Vietnam’s ruling Communist Party opens its twice-a-decade congress today, finalizing its leadership roster for the next five years and outlining plans for the fast-growing Southeast Asian manufacturing hub.
The only legal party in Vietnam, it has so far followed consensus-based decisionmaking, preventing the emergence of a single all-powerful leader.
Party General Secretary To Lam is challenging that model, seeking to become president as well as party chief.
Photo: AFP
About 1,600 delegates representing the party’s five million members are to assemble in Hanoi for a week of closed-door meetings.
They would vote about 200 members onto the party’s Central Committee, which in turn selects between 17 and 19 members of the powerful politburo.
The general secretary is considered the country’s top leader, but the politburo also selects the other “pillars” of Vietnam’s collective system of government: the president, prime minister, National Assembly chairman and standing member of the Central Committee’s Secretariat.
The president, prime minister and National Assembly chairman must be approved by a vote in the legislature.
Lam is set to retain his post as Vietnam’s top leader, according to sources briefed on party deliberations.
Lam spent much of his career in the secretive Vietnamese Ministry of Public Security, and his party faction is seen as aligned with the police. The other main grouping is aligned with the military.
Vietnamese President Luong Cuong, a former army general, could stay in his post or be replaced — either by Lam or by military-backed Vietnamese Minister of National Defense Phan Van Giang, analysts said.
The politburo makeup would be the best measure of Lam’s dominance, said Nguyen Khac Giang, a visiting fellow at Singapore’s ISEAS-Yusof Ishak Institute.
If there is a balance of power between the two factions, then Lam would be “first among equals but that doesn’t mean he has the power to do what he wants,” he said.
Having pruned the administrative state and cut red tape, experts say Lam would focus on spurring private-sector growth, and digital and technological progress.
The party has set an ambitious 10 percent annual economic growth target for the next five years.
The party is unlikely to relax its tight control of the media or harsh treatment of dissidents, more than 160 of whom are in jail, according to Human Rights Watch.
Derek Grossman, a Vietnam expert at the University of Southern California, said Lam’s leadership “heavily draws upon his tenure as security minister, suggesting that crackdowns on political dissent could become more common.”
Lam has maintained his predecessor’s “bamboo diplomacy” approach, looking to stay on good terms with the world’s major powers.

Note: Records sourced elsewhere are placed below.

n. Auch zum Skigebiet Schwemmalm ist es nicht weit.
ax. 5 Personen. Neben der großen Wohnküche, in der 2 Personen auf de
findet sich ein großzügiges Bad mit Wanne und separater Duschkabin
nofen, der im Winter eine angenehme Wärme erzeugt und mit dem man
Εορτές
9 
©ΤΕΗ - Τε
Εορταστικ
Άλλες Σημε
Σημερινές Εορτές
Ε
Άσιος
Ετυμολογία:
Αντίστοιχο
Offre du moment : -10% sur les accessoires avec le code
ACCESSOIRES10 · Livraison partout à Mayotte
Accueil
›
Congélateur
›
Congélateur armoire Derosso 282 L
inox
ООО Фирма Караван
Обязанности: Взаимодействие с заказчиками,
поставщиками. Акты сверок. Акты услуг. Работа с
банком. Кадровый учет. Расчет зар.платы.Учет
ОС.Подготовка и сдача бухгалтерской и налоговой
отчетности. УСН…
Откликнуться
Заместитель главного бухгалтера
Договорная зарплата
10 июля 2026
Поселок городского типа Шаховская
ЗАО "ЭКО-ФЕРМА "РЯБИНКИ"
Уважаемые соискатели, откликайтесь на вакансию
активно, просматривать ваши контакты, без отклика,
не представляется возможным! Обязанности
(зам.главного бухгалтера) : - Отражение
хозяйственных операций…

Ahead of the congress, senior cadres identified rivalry between Vietnam’s top trading partners, the US and China, as a major impediment to reaching this year’s growth target.
They are expected to pass a resolution elevating foreign affairs to a “core” national function, alongside national defense and internal security.
“Diplomatic diversification is the key method of achieving growth goals,” said Khang Vu, a Vietnam expert and visiting scholar at Boston College.